• [DIRECTIONS FOR THIS TASK]:
The expected copy holds every entry exactly and none of the pictures.

····················

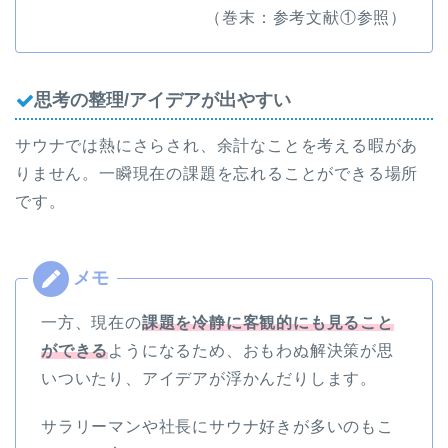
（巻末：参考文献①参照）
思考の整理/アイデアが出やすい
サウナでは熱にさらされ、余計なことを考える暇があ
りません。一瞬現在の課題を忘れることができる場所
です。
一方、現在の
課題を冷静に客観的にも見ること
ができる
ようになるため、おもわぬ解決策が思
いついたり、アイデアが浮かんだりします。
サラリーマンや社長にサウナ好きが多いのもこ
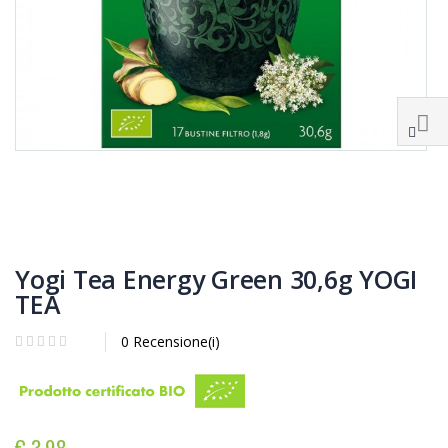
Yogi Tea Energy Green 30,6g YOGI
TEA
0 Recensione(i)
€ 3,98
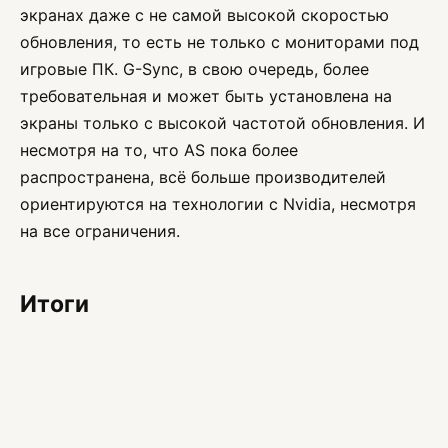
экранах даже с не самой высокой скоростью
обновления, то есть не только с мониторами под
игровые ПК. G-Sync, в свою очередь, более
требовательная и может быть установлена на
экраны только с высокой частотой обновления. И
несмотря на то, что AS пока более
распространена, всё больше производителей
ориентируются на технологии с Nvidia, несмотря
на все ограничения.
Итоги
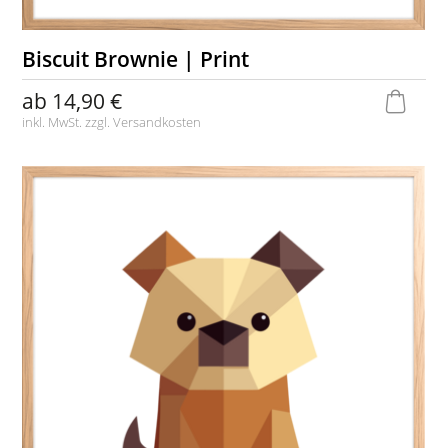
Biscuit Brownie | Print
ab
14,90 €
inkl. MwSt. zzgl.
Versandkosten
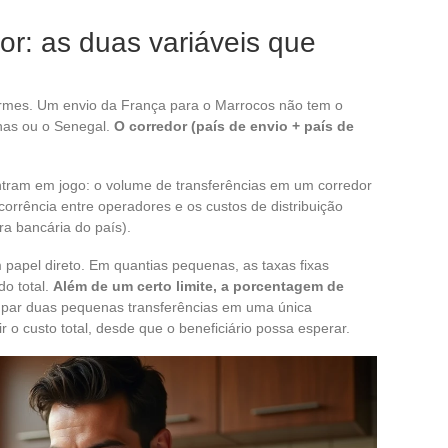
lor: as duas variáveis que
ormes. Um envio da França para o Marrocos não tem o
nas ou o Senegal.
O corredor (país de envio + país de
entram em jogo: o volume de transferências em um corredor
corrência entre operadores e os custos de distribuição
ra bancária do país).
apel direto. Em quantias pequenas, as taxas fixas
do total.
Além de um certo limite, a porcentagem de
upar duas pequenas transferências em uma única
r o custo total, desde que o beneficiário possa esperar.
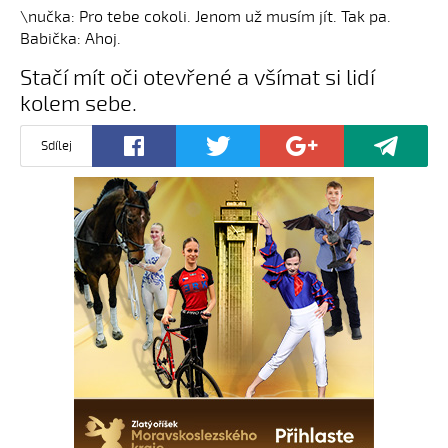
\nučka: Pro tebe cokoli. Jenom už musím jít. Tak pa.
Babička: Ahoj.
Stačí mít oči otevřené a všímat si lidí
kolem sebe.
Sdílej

····················

• [WRITTEN ANSWER]:
（巻末：参考文献①参照）
思考の整理/アイデアが出やすい
サウナでは熱にさらされ、余計なことを考える暇があ
りません。一瞬現在の課題を忘れることができる場所
です。
一方、現在の
課題を冷静に客観的にも見ること
ができる
ようになるため、おもわぬ解決策が思
いついたり、アイデアが浮かんだりします。
サラリーマンや社長にサウナ好きが多いのもこ
Yogi Tea Energy Green 30,6g YOGI
TEA
0 Recensione(i)
€ 3,98
экранах даже с не самой высокой скоростью
обновления, то есть не только с мониторами под
игровые ПК. G-Sync, в свою очередь, более
требовательная и может быть установлена на
экраны только с высокой частотой обновления. И
несмотря на то, что AS пока более
распространена, всё больше производителей
ориентируются на технологии с Nvidia, несмотря
на все ограничения.
Итоги
Biscuit Brownie | Print
ab
14,90 €
inkl. MwSt. zzgl.
Versandkosten
lor: as duas variáveis que
ormes. Um envio da França para o Marrocos não tem o
nas ou o Senegal.
O corredor (país de envio + país de
entram em jogo: o volume de transferências em um corredor
corrência entre operadores e os custos de distribuição
ra bancária do país).
apel direto. Em quantias pequenas, as taxas fixas
do total.
Além de um certo limite, a porcentagem de
upar duas pequenas transferências em uma única
r o custo total, desde que o beneficiário possa esperar.
\nučka: Pro tebe cokoli. Jenom už musím jít. Tak pa.
Babička: Ahoj.
Stačí mít oči otevřené a všímat si lidí
kolem sebe.
Sdílej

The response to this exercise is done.